→ Goal of the exercise
Within the entries below, the lines from the one with "88 | .022 |" through the one with "Accessed 13 October 2020." are to be set down exactly, both ends kept.
-=-=-=-=-
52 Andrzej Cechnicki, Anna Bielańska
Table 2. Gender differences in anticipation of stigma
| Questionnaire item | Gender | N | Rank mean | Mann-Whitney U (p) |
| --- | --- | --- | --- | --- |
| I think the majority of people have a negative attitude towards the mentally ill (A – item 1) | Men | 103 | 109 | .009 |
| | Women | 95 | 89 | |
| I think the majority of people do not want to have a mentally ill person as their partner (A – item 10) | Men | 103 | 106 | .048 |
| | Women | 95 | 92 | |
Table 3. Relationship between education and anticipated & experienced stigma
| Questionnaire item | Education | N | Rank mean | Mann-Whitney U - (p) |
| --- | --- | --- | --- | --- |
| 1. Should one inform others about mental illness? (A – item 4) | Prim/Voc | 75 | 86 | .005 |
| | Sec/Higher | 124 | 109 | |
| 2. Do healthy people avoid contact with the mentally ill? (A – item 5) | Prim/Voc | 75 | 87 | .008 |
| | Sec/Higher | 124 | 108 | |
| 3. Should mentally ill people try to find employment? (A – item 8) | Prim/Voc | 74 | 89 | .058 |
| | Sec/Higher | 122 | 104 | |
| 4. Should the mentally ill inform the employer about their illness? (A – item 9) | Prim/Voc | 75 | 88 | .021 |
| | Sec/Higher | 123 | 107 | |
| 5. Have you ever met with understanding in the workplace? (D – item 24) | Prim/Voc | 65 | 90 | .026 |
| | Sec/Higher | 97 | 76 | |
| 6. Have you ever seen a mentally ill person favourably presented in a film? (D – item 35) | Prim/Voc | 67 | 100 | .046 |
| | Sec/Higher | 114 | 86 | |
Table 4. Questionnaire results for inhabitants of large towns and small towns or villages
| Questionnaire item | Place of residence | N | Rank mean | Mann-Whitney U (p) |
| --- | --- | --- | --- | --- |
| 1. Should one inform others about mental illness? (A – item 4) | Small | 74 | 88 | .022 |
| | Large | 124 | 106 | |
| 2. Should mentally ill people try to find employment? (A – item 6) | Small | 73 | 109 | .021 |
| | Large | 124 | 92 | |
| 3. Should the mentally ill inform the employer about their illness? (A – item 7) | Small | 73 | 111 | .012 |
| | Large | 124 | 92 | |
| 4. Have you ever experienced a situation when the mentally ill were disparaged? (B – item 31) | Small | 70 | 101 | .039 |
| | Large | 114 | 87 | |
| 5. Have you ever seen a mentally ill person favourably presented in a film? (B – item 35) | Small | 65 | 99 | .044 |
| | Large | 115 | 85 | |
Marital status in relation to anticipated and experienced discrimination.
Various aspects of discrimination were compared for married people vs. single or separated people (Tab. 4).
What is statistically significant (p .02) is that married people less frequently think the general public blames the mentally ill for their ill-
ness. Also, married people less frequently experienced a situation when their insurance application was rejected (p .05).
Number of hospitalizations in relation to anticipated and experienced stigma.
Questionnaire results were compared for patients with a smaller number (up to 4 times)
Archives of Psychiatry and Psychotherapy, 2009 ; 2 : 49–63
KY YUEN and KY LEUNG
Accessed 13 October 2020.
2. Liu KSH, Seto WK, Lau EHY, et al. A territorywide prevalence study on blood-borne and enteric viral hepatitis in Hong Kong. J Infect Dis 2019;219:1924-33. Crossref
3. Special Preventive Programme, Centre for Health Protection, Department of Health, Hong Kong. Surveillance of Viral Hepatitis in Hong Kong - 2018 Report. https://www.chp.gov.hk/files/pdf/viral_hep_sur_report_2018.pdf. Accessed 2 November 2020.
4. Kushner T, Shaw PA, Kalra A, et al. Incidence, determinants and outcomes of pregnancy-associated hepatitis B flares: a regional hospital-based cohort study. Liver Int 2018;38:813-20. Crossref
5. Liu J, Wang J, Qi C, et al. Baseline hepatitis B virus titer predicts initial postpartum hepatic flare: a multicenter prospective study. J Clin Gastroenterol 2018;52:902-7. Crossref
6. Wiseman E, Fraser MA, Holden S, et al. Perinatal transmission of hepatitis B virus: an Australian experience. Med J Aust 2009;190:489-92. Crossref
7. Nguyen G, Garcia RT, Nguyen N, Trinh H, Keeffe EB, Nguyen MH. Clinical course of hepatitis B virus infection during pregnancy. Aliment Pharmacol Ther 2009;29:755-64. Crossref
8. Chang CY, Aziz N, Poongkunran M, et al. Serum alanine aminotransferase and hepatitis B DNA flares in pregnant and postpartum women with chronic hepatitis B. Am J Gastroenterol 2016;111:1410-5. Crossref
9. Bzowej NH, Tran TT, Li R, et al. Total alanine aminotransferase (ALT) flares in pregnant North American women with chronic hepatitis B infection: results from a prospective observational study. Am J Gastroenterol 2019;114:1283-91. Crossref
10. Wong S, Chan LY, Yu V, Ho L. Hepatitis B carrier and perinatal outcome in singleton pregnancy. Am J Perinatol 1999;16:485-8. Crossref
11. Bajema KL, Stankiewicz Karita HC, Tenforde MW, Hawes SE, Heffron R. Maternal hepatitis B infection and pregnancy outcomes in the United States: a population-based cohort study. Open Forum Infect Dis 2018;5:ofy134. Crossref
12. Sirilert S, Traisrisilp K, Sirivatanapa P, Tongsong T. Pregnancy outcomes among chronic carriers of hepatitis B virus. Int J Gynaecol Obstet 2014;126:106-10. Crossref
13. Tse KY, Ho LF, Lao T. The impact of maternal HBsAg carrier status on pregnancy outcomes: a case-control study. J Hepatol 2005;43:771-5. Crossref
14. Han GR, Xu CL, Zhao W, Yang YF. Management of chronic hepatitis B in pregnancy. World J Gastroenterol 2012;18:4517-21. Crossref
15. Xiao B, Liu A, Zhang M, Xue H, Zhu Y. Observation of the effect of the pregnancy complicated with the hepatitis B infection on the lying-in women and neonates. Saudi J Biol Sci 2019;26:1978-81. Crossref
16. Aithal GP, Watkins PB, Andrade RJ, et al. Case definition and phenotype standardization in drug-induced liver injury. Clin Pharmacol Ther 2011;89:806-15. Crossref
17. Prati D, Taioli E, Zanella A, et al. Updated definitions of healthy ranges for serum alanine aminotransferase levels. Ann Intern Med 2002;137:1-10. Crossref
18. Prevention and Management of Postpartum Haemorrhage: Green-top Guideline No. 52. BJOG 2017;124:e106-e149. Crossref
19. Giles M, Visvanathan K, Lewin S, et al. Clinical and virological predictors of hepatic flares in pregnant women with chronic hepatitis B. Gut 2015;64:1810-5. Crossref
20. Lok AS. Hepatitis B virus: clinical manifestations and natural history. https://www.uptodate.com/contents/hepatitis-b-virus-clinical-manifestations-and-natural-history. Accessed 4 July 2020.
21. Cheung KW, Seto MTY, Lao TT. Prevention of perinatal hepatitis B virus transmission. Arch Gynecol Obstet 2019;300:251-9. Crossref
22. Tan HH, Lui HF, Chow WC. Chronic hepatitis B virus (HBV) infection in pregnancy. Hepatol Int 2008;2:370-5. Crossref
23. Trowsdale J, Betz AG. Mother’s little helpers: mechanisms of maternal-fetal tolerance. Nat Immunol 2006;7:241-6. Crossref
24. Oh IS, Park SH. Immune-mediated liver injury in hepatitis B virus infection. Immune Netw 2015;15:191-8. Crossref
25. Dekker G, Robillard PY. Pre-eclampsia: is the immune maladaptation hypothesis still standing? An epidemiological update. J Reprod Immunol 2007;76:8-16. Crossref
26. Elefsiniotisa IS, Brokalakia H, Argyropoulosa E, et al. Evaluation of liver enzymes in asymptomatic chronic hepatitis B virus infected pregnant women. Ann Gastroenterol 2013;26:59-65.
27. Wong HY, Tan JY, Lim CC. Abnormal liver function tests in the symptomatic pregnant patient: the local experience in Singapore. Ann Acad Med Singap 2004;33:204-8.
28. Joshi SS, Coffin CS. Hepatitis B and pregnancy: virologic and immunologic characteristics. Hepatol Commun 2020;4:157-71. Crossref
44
-=-=-=-=-
→ Task solution
| 1. Should one inform others about mental illness? (A – item 4) | Small | 74 | 88 | .022 |
| | Large | 124 | 106 | |
| 2. Should mentally ill people try to find employment? (A – item 6) | Small | 73 | 109 | .021 |
| | Large | 124 | 92 | |
| 3. Should the mentally ill inform the employer about their illness? (A – item 7) | Small | 73 | 111 | .012 |
| | Large | 124 | 92 | |
| 4. Have you ever experienced a situation when the mentally ill were disparaged? (B – item 31) | Small | 70 | 101 | .039 |
| | Large | 114 | 87 | |
| 5. Have you ever seen a mentally ill person favourably presented in a film? (B – item 35) | Small | 65 | 99 | .044 |
| | Large | 115 | 85 | |
Marital status in relation to anticipated and experienced discrimination.
Various aspects of discrimination were compared for married people vs. single or separated people (Tab. 4).
What is statistically significant (p .02) is that married people less frequently think the general public blames the mentally ill for their ill-
ness. Also, married people less frequently experienced a situation when their insurance application was rejected (p .05).
Number of hospitalizations in relation to anticipated and experienced stigma.
Questionnaire results were compared for patients with a smaller number (up to 4 times)
Archives of Psychiatry and Psychotherapy, 2009 ; 2 : 49–63
KY YUEN and KY LEUNG
Accessed 13 October 2020.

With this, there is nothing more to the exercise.